Data from a clinical study and from clinical practice evaluating
the investigational, manual push administration of Hizentra
therapy were presented at an official satellite symposium of ESID
sponsored by CSL Behring:
- Interim analysis of a phase IV observational,
non-interventional, prospective study (CHHINSTRAP) to assess
patient satisfaction with an investigational "rapid* (manual) push"
administration of Hizentra, was presented by Professor
Anna Sediva, Deputy Director for
Science, Research and Innovation and Vice-Head of the Department of
Immunology at Motol University Hospital, Prague, Czech Republic and President of the
16th ESID Biennial meeting. The interim results as
measured by the Treatment Satisfaction Questionnaire for Medication
(TSQM) showed overall improvement over baseline with the manual
push administration technique in all four dimensions for evaluation
(effectiveness, side effects, convenience, and overall
satisfaction).
*Note: The highest approved infusion rate for Hizentra is
25/ml/hour/site.
"Having different IgG treatment and administration options that fit
the individual needs and lifestyles of people living with
immunodeficiencies is extremely important, as PI is a condition
requiring lifelong, continual therapy to prevent frequent and
recurring infections," said Professor Sediva. "This new research
evaluating the potential of different Hizentra dosing and
administration approaches represents exciting progress towards
delivering a truly individualized IgG therapy regimen to each
immunodeficiency patient."
- In addition, Dr. Alex Richter,
Clinical Immunology Consultant at University Hospitals Birmingham
NHS Foundation Trust and Clinical Senior lecturer at the
University of Birmingham, Birmingham, UK presented learnings from a case
series in a clinical practice setting that highlighted the
simplicity and flexibility of manual push administration.

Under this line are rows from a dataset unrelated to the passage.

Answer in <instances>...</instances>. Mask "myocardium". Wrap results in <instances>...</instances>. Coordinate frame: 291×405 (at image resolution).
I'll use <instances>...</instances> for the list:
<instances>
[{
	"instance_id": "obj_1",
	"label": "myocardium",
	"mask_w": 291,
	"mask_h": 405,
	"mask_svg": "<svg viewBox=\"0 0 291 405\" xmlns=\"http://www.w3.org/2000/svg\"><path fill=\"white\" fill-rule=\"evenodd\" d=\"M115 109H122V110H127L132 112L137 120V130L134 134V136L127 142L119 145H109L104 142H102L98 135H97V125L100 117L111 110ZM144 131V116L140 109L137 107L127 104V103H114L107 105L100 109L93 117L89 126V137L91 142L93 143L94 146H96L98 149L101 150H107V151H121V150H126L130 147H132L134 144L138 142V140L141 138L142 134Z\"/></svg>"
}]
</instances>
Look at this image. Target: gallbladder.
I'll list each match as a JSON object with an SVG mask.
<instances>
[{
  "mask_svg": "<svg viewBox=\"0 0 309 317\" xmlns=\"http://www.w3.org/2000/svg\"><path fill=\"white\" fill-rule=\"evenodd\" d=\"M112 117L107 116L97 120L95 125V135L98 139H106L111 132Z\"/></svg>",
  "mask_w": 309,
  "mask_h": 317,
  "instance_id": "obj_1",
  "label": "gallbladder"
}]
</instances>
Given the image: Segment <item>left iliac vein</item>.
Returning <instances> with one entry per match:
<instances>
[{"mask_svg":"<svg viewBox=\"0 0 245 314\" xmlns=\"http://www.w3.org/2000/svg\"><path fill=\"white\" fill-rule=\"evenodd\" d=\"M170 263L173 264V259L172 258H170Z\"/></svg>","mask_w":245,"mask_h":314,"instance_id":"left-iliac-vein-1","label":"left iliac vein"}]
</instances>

Frequent manual push is one alternative to the "classical"
weekly subcutaneous immunoglobulin infusion; however, everyone's
lifestyle and medical needs are different. Therefore, offering
alternative dosing options provides an opportunity to enhance
clinical outcomes.
Additional Hizentra Posters Presented at ESID
In the poster, Subcutaneous Immunoglobulin Replacement
Therapy – Flexible Dosing (abstract 250), a retrospective
analysis of 92 PI patients, Dr. Sai S. Duraisingham and colleagues
from Barts Health NHS Trust, London,
UK, observed no difference in clinical outcomes between
"classical" weekly dosing or 10-14 day subcutaneous administration
of IgG replacement therapy (SCIg); adding to the current data
supporting the protective effects of Hizentra for up to 14
days, an important finding for patients who choose to extend their
time between infusions.
In an additional poster: Patient-Reported Overall Well-Being
as a Measure Of Wear-Off Effect In IVIG-Treated Patients with
Primary Immune Deficiency (abstract 198) – data were presented
from two prospective, phase III, open-label studies of 86 patients,
which showed that overall well-being based on patient's
self-perception decreased during the last week of three- or
four-week dosing cycles of intravenous administration of IgG
replacement therapy (IVIg) in approximately half of
patients.
"Clinicians have long been concerned that the protective effects
of IVIG may 'wear off' by the end of three- or four-week dosing
interval, as IgG levels decline and patients become more
susceptible to infections," said Dr. Mikhail Rojavin, CSL Behring, Global Clinical
Program Director and one of the authors of the open-label Phase III
study. "One potential solution to minimize wear-off could be to
increase the frequency of administration as well as to switch to
subcutaneous replacement therapy based upon the individual needs of
the patient."
The data presented by CSL Behring at ESID today supports the use
of Hizentra in dosing regimens that are flexible and allow
physicians and patients to individualize therapy for optimal
treatment outcomes.
About Primary and Secondary Immunodeficiencies
Immunodeficiencies constitute a group of more than 150 diseases
that affect the cells, tissues and proteins of the immune system.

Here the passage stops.